NTSC Systems (NTSC NES and Famicom)
* Red and green emphasis bits are reverse from PAL NES.
* Vertical blanking period is shorter, can't use the full PAL vblank time.
* Faster CPU clock (sprite movement speed, scroll speed and music tempo)
* APU Pitch is different
* Raster effects will need to be different from PAL

RGB PPU (Sharp C-1 and Famicom Titler)
* Grey colors $D2 and $D3 are missing so it's best not to use them ($00 and $10 are good greys to use)
* Color emphasis effects brightens the colors instead of dimming. Setting all three bits makes the screen totally white and the player can't see anything.

Dendy (and some other PAL Famiclones)
* Emphasis bits red and green are swapped in $2001 just like on PAL NES.
* UMC based CPU clones have swapped 25% and 50% Duty Cycles for the Square Channels.
* Speed is like PAL (affects sprite movement speed, scroll speed and music tempo)
* APU Pitch is like NTSC
* Raster effects will need to be like NTSC
* Some Famiclones are both missing Start/Select and the microphone on controller II so you don't want to require the player to do any of these inputs.

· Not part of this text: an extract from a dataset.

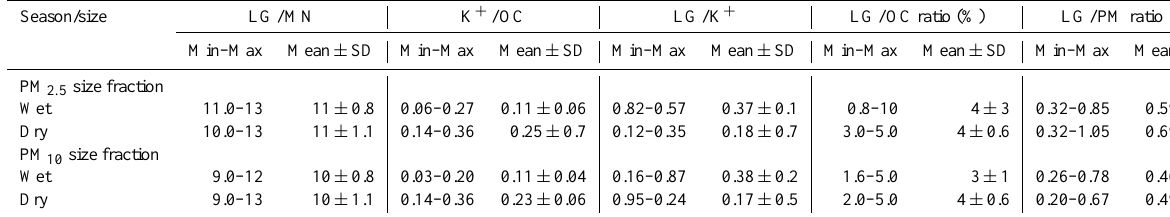
Table 2. Mean ratios and ranges of levoglucosan to mannosan (LG/MN), potassium to organic carbon (K + /OC), levoglucosan to potassium (LG/K + ) and levoglucosan to PM mass (LG/PM) in PM 2 . 5 and PM 10 during the wet and dry seasons. Season/size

So Dendy is like a mix of PAL and NTSC. You might want the player to be able to mix and match speed and pitch settings however he wants in an options menu if you want to safely support NTSC, PAL and Dendy.

WheelInventor wrote:
Quote:
I plan to get a PAL NES again (our old one was thrown in the garbage by my sister :cry: )

OUCH.

It belonged to her so she took it to her home one day when she was bored and wanted something to do. Years later I asked her what she did with it and it turned out that she had thrown it out because the games didn't work anymore. It wa probably just a cart connector problem...


Quote:
Quote:
But they are so darn expensive nowdays!

I got my second one (including box and everything) for ~600 sek off tradera. That was two years ago, though.

Right now there's two superficially dysfunctional units up...

Oh 600 kr is a good price for a CIB system.
Yeah thanks, I've been scanning Tradera and ebay now and then to get a feel for the current prices. The problematic cart connector in NES systems is one reason why I hesitates.